What do you think the future of special education will look like?
It’s going to be very hard to undo the structure we’ve put in place regarding special education in Ireland. Parents of students with special educational needs and disabilities are understandably frustrated by the lack of supports with many in a role of lifelong advocacy for resources for their child. Parents want the optimum educational setting for their child and that’s often special education when the only other choice is placement in mainstream education. To achieve an inclusive system there would need to be root and branch reform to understand where students with disabilities are meaningfully included in class, meaningfully engaging with the curriculum, and where teachers have confidence and capacity to teach every student in the class.
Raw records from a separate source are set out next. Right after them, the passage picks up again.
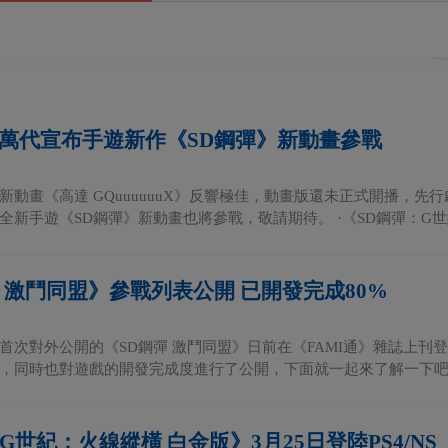
 萬代宣布手遊新作《SD鋼彈》新動畫參戰
新動畫《高達 GQuuuuuuX》反響極佳，動畫版還未正式開播，
新手遊《SD鋼彈》新動畫也將參戰，敬請期待。 ·《SD鋼彈：G世紀 
彈 激鬥同盟》參戰列表公開 已開發完成80%
首次對外公開的《SD鋼彈 激鬥同盟》日前在《FAMI通》雜誌上
，同時也對遊戲的開發完成度進行了公開，下面就一起來了解一下吧。 
G世紀：火線縱橫 白金版》3月25日登陸PS4/NS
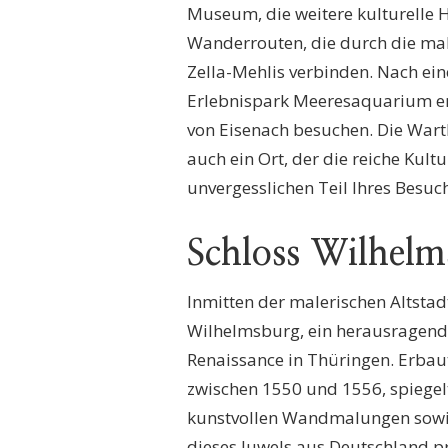
Museum, die weitere kulturelle H
Wanderrouten, die durch die ma
Zella-Mehlis verbinden. Nach ei
Erlebnispark Meeresaquarium en
von Eisenach besuchen. Die Wartb
auch ein Ort, der die reiche Kul
unvergesslichen Teil Ihres Besuc
Schloss Wilhelm
Inmitten der malerischen Altsta
Wilhelmsburg, ein herausragen
Renaissance in Thüringen. Erbau
zwischen 1550 und 1556, spiegel
kunstvollen Wandmalungen sowie
dieses Juwels aus Deutschland p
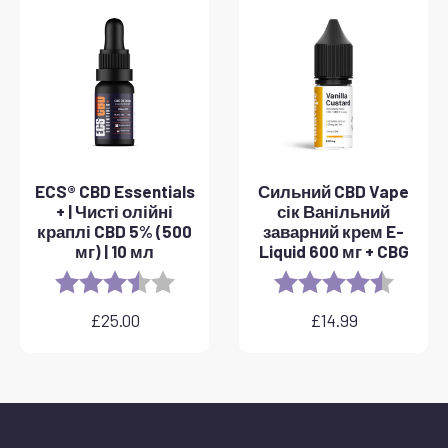
до
40,00
фунтів
стерлінгів
ECS® CBD Essentials
Сильний CBD Vape
+ | Чисті олійні
сік Ванільний
краплі CBD 5% (500
заварний крем E-
мг) | 10 мл
Liquid 600 мг + CBG
Rating:
3.8 out of 5 stars
Rating:
4.6 out 
£
25.00
£
14.99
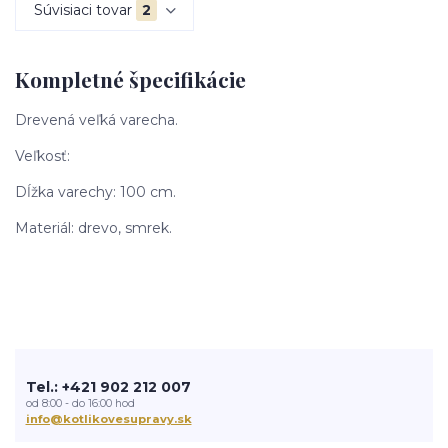
Súvisiaci tovar
2
Kompletné špecifikácie
Drevená veľká varecha.
Veľkosť:
Dĺžka varechy: 100 cm.
Materiál: drevo, smrek.
Tel.: +421 902 212 007
od 8:00 - do 16:00 hod
info@kotlikovesupravy.sk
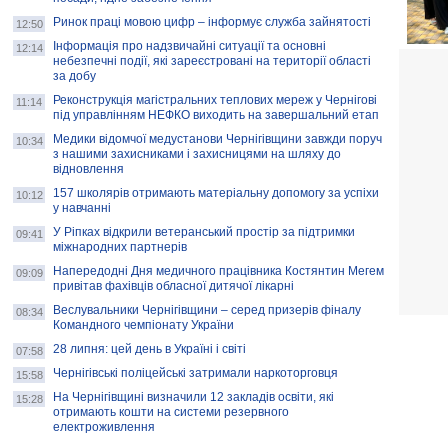
Ринок праці мовою цифр – інформує служба зайнятості
12:50
Інформація про надзвичайні ситуації та основні
12:14
небезпечні події, які зареєстровані на території області
за добу
Реконструкція магістральних теплових мереж у Чернігові
11:14
під управлінням НЕФКО виходить на завершальний етап
Медики відомчої медустанови Чернігівщини завжди поруч
10:34
з нашими захисниками і захисницями на шляху до
відновлення
157 школярів отримають матеріальну допомогу за успіхи
10:12
у навчанні
У Ріпках відкрили ветеранський простір за підтримки
09:41
міжнародних партнерів
Напередодні Дня медичного працівника Костянтин Мегем
09:09
привітав фахівців обласної дитячої лікарні
Веслувальники Чернігівщини – серед призерів фіналу
08:34
Командного чемпіонату України
28 липня: цей день в Україні і світі
07:58
Чернігівські поліцейські затримали наркоторговця
15:58
На Чернігівщині визначили 12 закладів освіти, які
15:28
отримають кошти на системи резервного
електроживлення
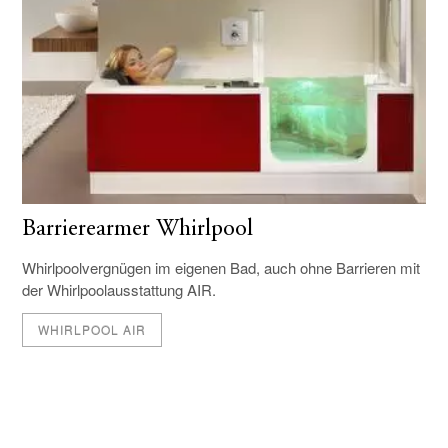
Barrierearmer Whirlpool
Whirlpoolvergnügen im eigenen Bad, auch ohne Barrieren mit
der Whirlpoolausstattung AIR.
WHIRLPOOL AIR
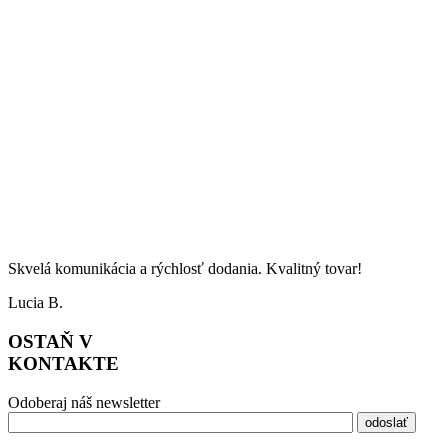
Skvelá komunikácia a rýchlosť dodania. Kvalitný tovar!
Lucia B.
OSTAŇ V
KONTAKTE
Odoberaj náš newsletter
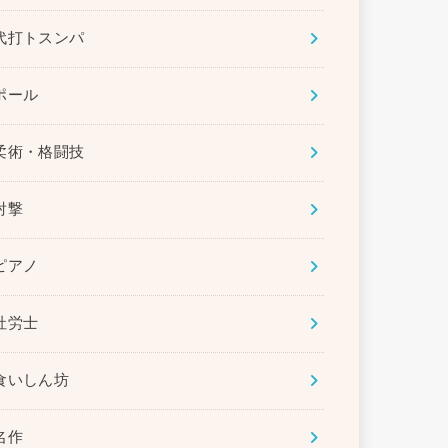
代打トスンパ
ポール
柔術・格闘技
射撃
ピアノ
社労士
食いしん坊
名作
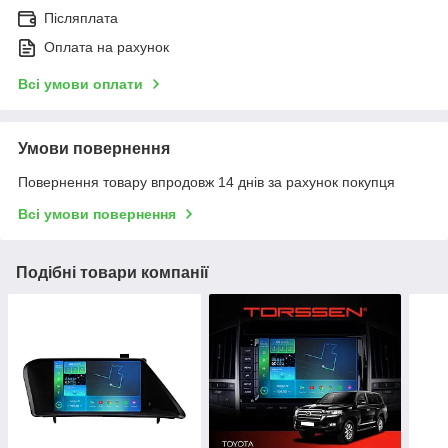
Післяплата
Оплата на рахунок
Всі умови оплати
Умови повернення
Повернення товару впродовж 14 днів за рахунок покупця
Всі умови повернення
Подібні товари компанії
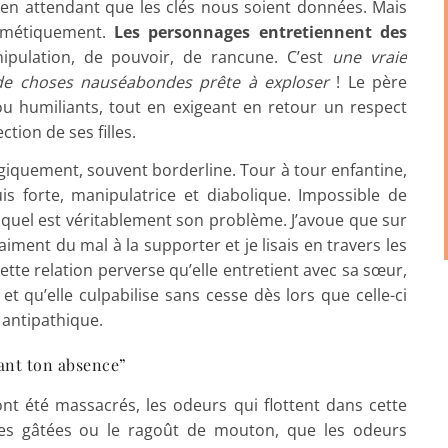
 en attendant que les clés nous soient données. Mais
ermétiquement.
Les personnages entretiennent des
ipulation, de pouvoir, de rancune. C’est
une vraie
de choses nauséabondes prête à exploser
! Le père
u humiliants, tout en exigeant en retour un respect
tion de ses filles.
ogiquement, souvent borderline. Tour à tour enfantine,
is forte, manipulatrice et diabolique. Impossible de
quel est véritablement son problème. J’avoue que sur
iment du mal à la supporter et je lisais en travers les
Cette relation perverse qu’elle entretient avec sa sœur,
 qu’elle culpabilise sans cesse dès lors que celle-ci
s antipathique.
dant ton absence”
ont été massacrés, les odeurs qui flottent dans cette
ses gâtées ou le ragoût de mouton, que les odeurs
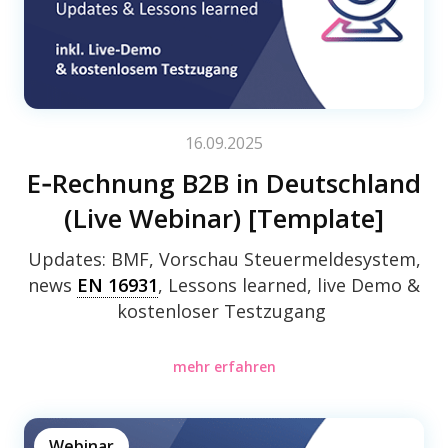
16.09.2025
E‑Rechnung B2B in Deutsch­land
(Live Webi­nar) [Temp­late]
Updates: BMF, Vorschau Steu­er­mel­de­sys­tem,
news
EN 16931
, Lessons lear­ned, live Demo &
kosten­lo­ser Testzugang
mehr erfahren
Webinar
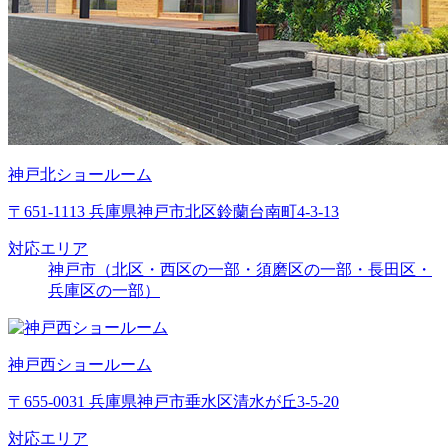
神戸北ショールーム
〒651-1113 兵庫県神戸市北区鈴蘭台南町4-3-13
対応エリア
神戸市（北区・西区の一部・須磨区の一部・長田区・
兵庫区の一部）
神戸西ショールーム
〒655-0031 兵庫県神戸市垂水区清水が丘3-5-20
対応エリア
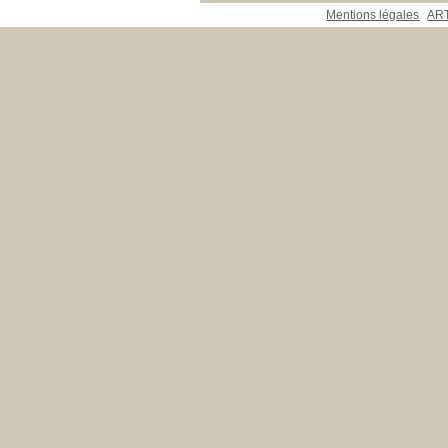
Mentions légales
ART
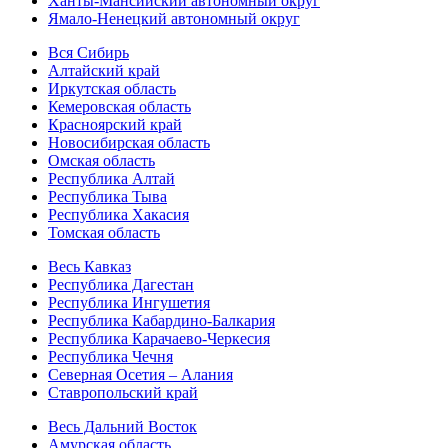
Ханты-Мансийский автономный округ
Ямало-Ненецкий автономный округ
Вся Сибирь
Алтайский край
Иркутская область
Кемеровская область
Красноярский край
Новосибирская область
Омская область
Республика Алтай
Республика Тыва
Республика Хакасия
Томская область
Весь Кавказ
Республика Дагестан
Республика Ингушетия
Республика Кабардино-Балкария
Республика Карачаево-Черкесия
Республика Чечня
Северная Осетия – Алания
Ставропольский край
Весь Дальний Восток
Амурская область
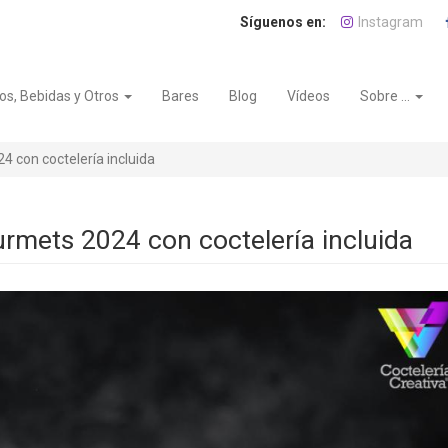
Instagram
os, Bebidas y Otros
Bares
Blog
Vídeos
Sobre ...
4 con coctelería incluida
urmets 2024 con coctelería incluida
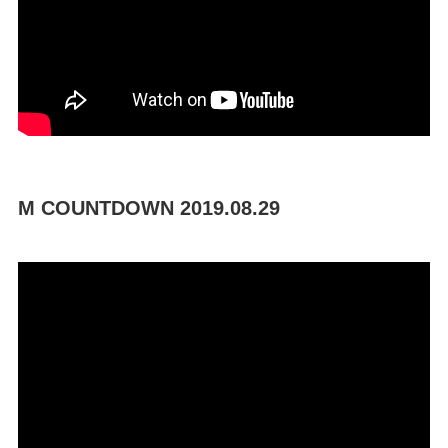
M COUNTDOWN 2019.08.29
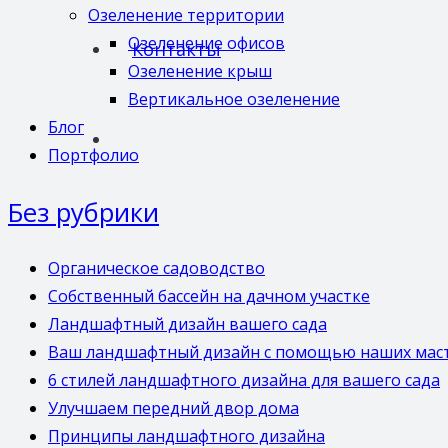
Озеленение территории
Озеленение офисов
Контакты
Озеленение крыш
Вертикальное озеленение
Блог
Портфолио
Без рубрики
Органическое садоводство
Собственный бассейн на дачном участке
Ландшафтный дизайн вашего сада
Ваш ландшафтный дизайн с помощью наших мас
6 стилей ландшафтного дизайна для вашего сада
Улучшаем передний двор дома
Принципы ландшафтного дизайна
I think that Ireland is at a crucial point in its inclusive education reform journey. With our diverse school population, we require a major cultural shift around how we perceive difference and respond to student variability in our schools. I think it’s now the time to identify the problems in special education, examine the possible solutions with a focus on how we can universally design our education system to respond to an increasingly diverse student population. Despite the varied views among parents and education stakeholders, we all agree on one thing: that children and young people should be meaningfully included and have a sense of belonging in their local school.